> [What is being asked]
Each entry below should appear again exactly as written, without pictures.

Data records
>>>>>
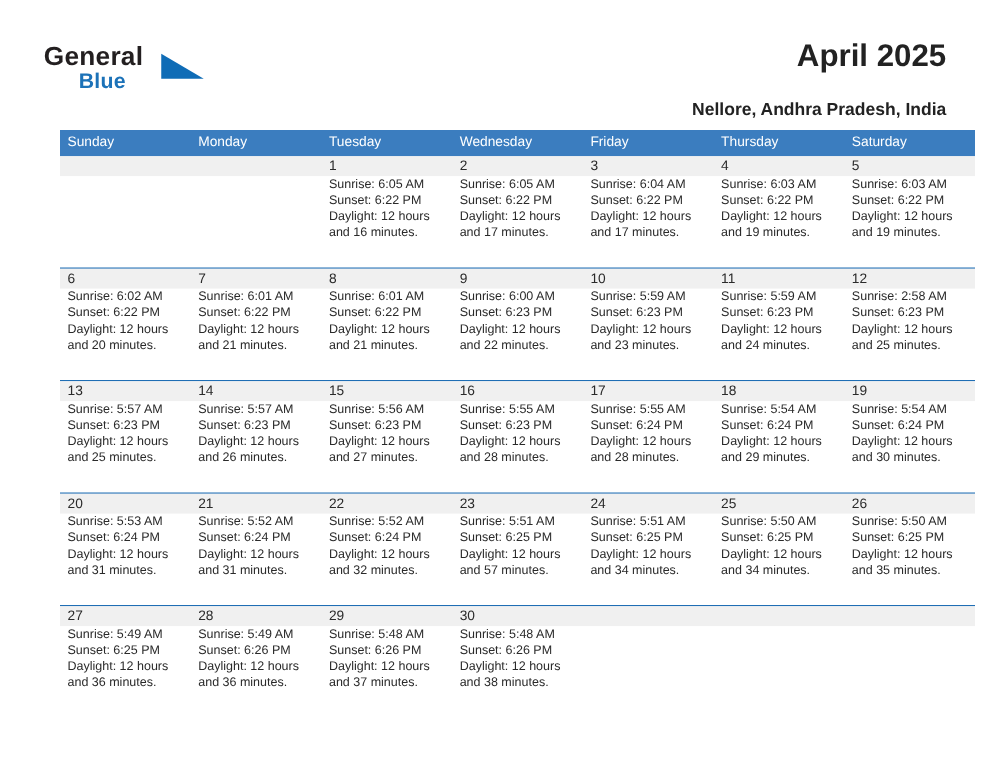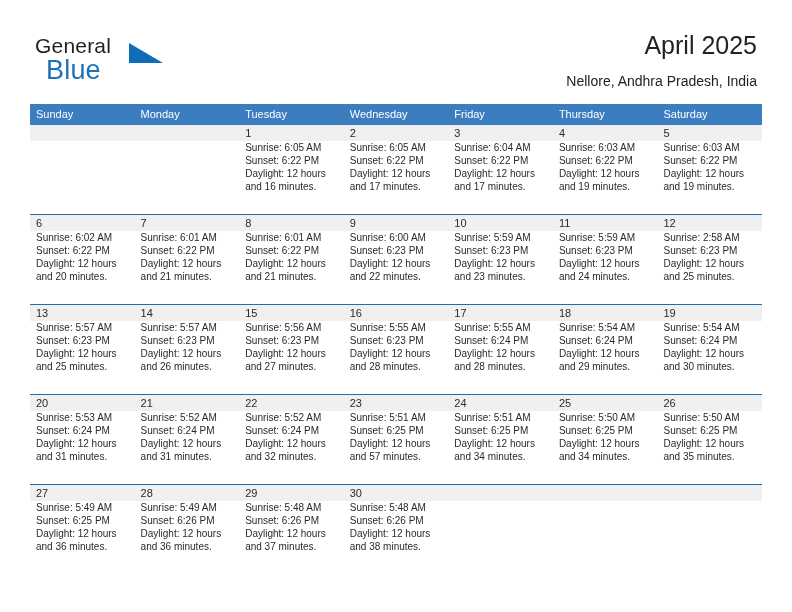--- a/index.html
+++ b/index.html
@@ -20,42 +20,43 @@
     height: 612px;
     box-sizing: border-box;
   }
 
   
   .header {
     position: absolute;
     left: 0; top: 0;
     width: 792px;
     height: 120px;
+    font-weight: bold;
   }
   .brand {
     position: absolute;
     left: 35px;
     top: 34px;
     width: 200px;
     height: 52px;
   }
   .brand-general {
     position: absolute;
     left: 0;
     top: 0;
     font-size: 21px;
     letter-spacing: 0.2px;
     color: #231f20;
     font-family: "Liberation Sans", sans-serif;
   }
   .brand-blue {
     position: absolute;
-    left: 11px;
+    left: 28px;
     top: 21px;
-    font-size: 27px;
+    font-size: 17px;
     letter-spacing: 0.2px;
     color: #1c72b8;
     font-family: "Liberation Sans", sans-serif;
   }
   .brand-flag {
     position: absolute;
     left: 94px;
     top: 9px;
     width: 0;
     height: 0;
@@ -71,28 +72,28 @@
   .cal-title {
     font-size: 25px;
     color: #222222;
     line-height: 30px;
     white-space: nowrap;
   }
   .cal-subtitle {
     font-size: 14px;
     color: #222222;
     line-height: 20px;
-    margin-top: 11px;
+    margin-top: 17px;
     white-space: nowrap;
   }
 
   
   .grid {
     position: absolute;
-    left: 30px;
+    left: 48px;
     top: 104px;
     width: 732px;
   }
   .dow-row {
     display: flex;
     background: #3b7dbf;
     height: 21px;
   }
   .dow-cell {
     flex: 1 1 0;

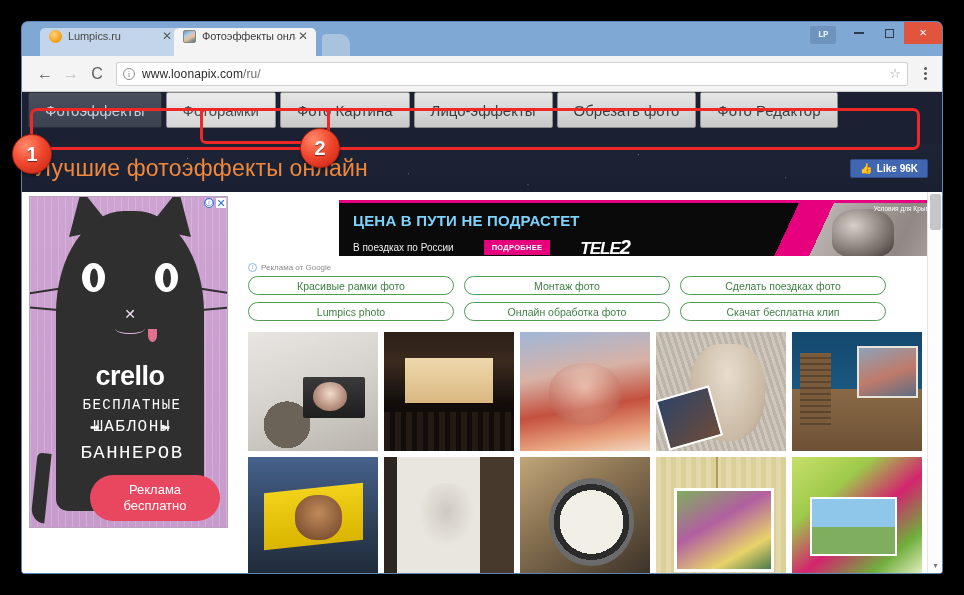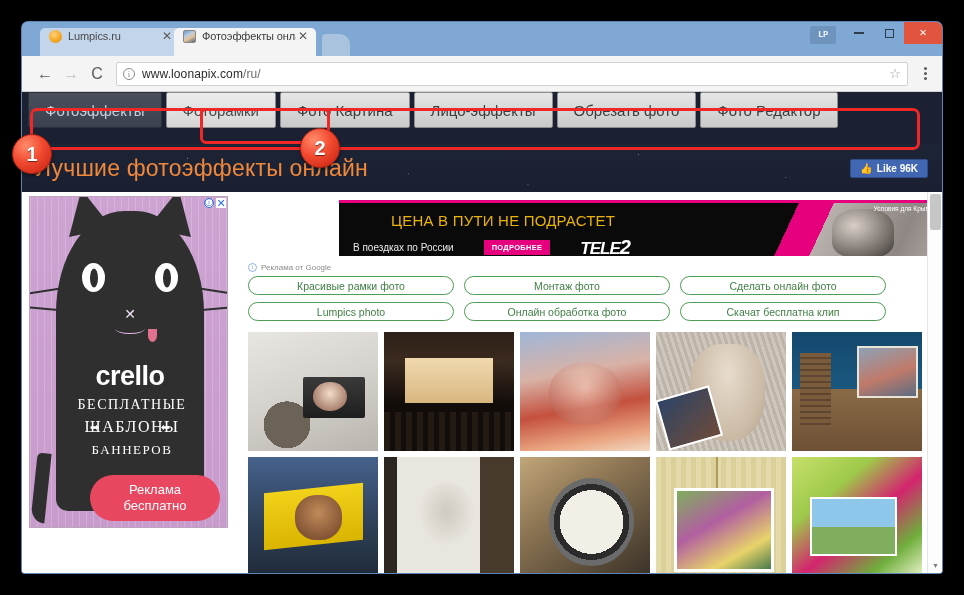--- a/index.html
+++ b/index.html
@@ -335,26 +335,26 @@
     text-align: center;
     color: #fff;
     font-size: 27px;
     font-weight: bold;
     letter-spacing: -0.5px;
   }
   .ad-l1, .ad-l2, .ad-l3 {
     position: absolute; left: 4px; right: 0;
     text-align: center;
     color: #fff;
-    font-family: Liberation Serif, serif;
+    font-family: Liberation Mono, monospace;
     letter-spacing: 1.5px;
   }
   .ad-l1 { top: 186px; font-size: 14px; }
   .ad-l2 { top: 207px; font-size: 16px; }
-  .ad-l3 { top: 231px; font-size: 13px; }
+  .ad-l3 { top: 231px; font-size: 19px; }
   .ad-arrowl, .ad-arrowr { position: absolute; top: 210px; color:#fff; font-size: 11px; }
   .ad-arrowl { left: 34px; }
   .ad-arrowr { right: 34px; }
   .ad-cta {
     position: absolute;
     left: 34px; top: 264px;
     width: 130px; height: 46px;
     background: #e8475f;
     border-radius: 24px;
     color: #fff;
@@ -385,25 +385,24 @@
     position: relative;
     width: 655px; height: 56px;
     margin: 2px 0 0 95px;
     background: #0a0a0a;
     border-top: 3px solid #e6007e;
     overflow: hidden;
     display: flex;
   }
   .t2-left { flex: 0 0 430px; padding: 9px 0 0 14px; }
   .t2-h {
-    color: #eab308;
+    color: #7dd3fc;
     font-size: 15px;
-    font-weight: normal;
+    font-weight: bold;
     letter-spacing: 0.2px;
-    margin-left: 38px;
   }
   .t2-row { display: flex; align-items: center; margin-top: 7px; gap: 30px; }
   .t2-sub { color: #e9e9e9; font-size: 10px; }
   .t2-cta {
     background: #e6007e;
     color: #fff;
     font-size: 7.5px;
     font-weight: bold;
     padding: 3px 8px;
     letter-spacing: 0.3px;
@@ -694,21 +693,21 @@
         </div>
 
         <div class="adsense-label">
           <span class="i">i</span>
           <span>Реклама от Google</span>
         </div>
 
         <div class="pill-grid">
           <a class="pill">Красивые рамки фото</a>
           <a class="pill">Монтаж фото</a>
-          <a class="pill">Сделать онлайн фото</a>
+          <a class="pill">Сделать поездках фото</a>
           <a class="pill">Lumpics photo</a>
           <a class="pill">Онлайн обработка фото</a>
           <a class="pill">Скачат бесплатна клип</a>
         </div>
 
         <div class="photo-grid">
           <div class="ph ph1"></div>
           <div class="ph ph2"></div>
           <div class="ph ph3"></div>
           <div class="ph ph4"></div>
<<<<<
> [Written reply]
--- a/index.html
+++ b/index.html
@@ -20,42 +20,43 @@
     height: 612px;
     box-sizing: border-box;
   }
 
   
   .header {
     position: absolute;
     left: 0; top: 0;
     width: 792px;
     height: 120px;
+    font-weight: bold;
   }
   .brand {
     position: absolute;
     left: 35px;
     top: 34px;
     width: 200px;
     height: 52px;
   }
   .brand-general {
     position: absolute;
     left: 0;
     top: 0;
     font-size: 21px;
     letter-spacing: 0.2px;
     color: #231f20;
     font-family: "Liberation Sans", sans-serif;
   }
   .brand-blue {
     position: absolute;
-    left: 11px;
+    left: 28px;
     top: 21px;
-    font-size: 27px;
+    font-size: 17px;
     letter-spacing: 0.2px;
     color: #1c72b8;
     font-family: "Liberation Sans", sans-serif;
   }
   .brand-flag {
     position: absolute;
     left: 94px;
     top: 9px;
     width: 0;
     height: 0;
@@ -71,28 +72,28 @@
   .cal-title {
     font-size: 25px;
     color: #222222;
     line-height: 30px;
     white-space: nowrap;
   }
   .cal-subtitle {
     font-size: 14px;
     color: #222222;
     line-height: 20px;
-    margin-top: 11px;
+    margin-top: 17px;
     white-space: nowrap;
   }
 
   
   .grid {
     position: absolute;
-    left: 30px;
+    left: 48px;
     top: 104px;
     width: 732px;
   }
   .dow-row {
     display: flex;
     background: #3b7dbf;
     height: 21px;
   }
   .dow-cell {
     flex: 1 1 0;

--- a/index.html
+++ b/index.html
@@ -335,26 +335,26 @@
     text-align: center;
     color: #fff;
     font-size: 27px;
     font-weight: bold;
     letter-spacing: -0.5px;
   }
   .ad-l1, .ad-l2, .ad-l3 {
     position: absolute; left: 4px; right: 0;
     text-align: center;
     color: #fff;
-    font-family: Liberation Serif, serif;
+    font-family: Liberation Mono, monospace;
     letter-spacing: 1.5px;
   }
   .ad-l1 { top: 186px; font-size: 14px; }
   .ad-l2 { top: 207px; font-size: 16px; }
-  .ad-l3 { top: 231px; font-size: 13px; }
+  .ad-l3 { top: 231px; font-size: 19px; }
   .ad-arrowl, .ad-arrowr { position: absolute; top: 210px; color:#fff; font-size: 11px; }
   .ad-arrowl { left: 34px; }
   .ad-arrowr { right: 34px; }
   .ad-cta {
     position: absolute;
     left: 34px; top: 264px;
     width: 130px; height: 46px;
     background: #e8475f;
     border-radius: 24px;
     color: #fff;
@@ -385,25 +385,24 @@
     position: relative;
     width: 655px; height: 56px;
     margin: 2px 0 0 95px;
     background: #0a0a0a;
     border-top: 3px solid #e6007e;
     overflow: hidden;
     display: flex;
   }
   .t2-left { flex: 0 0 430px; padding: 9px 0 0 14px; }
   .t2-h {
-    color: #eab308;
+    color: #7dd3fc;
     font-size: 15px;
-    font-weight: normal;
+    font-weight: bold;
     letter-spacing: 0.2px;
-    margin-left: 38px;
   }
   .t2-row { display: flex; align-items: center; margin-top: 7px; gap: 30px; }
   .t2-sub { color: #e9e9e9; font-size: 10px; }
   .t2-cta {
     background: #e6007e;
     color: #fff;
     font-size: 7.5px;
     font-weight: bold;
     padding: 3px 8px;
     letter-spacing: 0.3px;
@@ -694,21 +693,21 @@
         </div>
 
         <div class="adsense-label">
           <span class="i">i</span>
           <span>Реклама от Google</span>
         </div>
 
         <div class="pill-grid">
           <a class="pill">Красивые рамки фото</a>
           <a class="pill">Монтаж фото</a>
-          <a class="pill">Сделать онлайн фото</a>
+          <a class="pill">Сделать поездках фото</a>
           <a class="pill">Lumpics photo</a>
           <a class="pill">Онлайн обработка фото</a>
           <a class="pill">Скачат бесплатна клип</a>
         </div>
 
         <div class="photo-grid">
           <div class="ph ph1"></div>
           <div class="ph ph2"></div>
           <div class="ph ph3"></div>
           <div class="ph ph4"></div>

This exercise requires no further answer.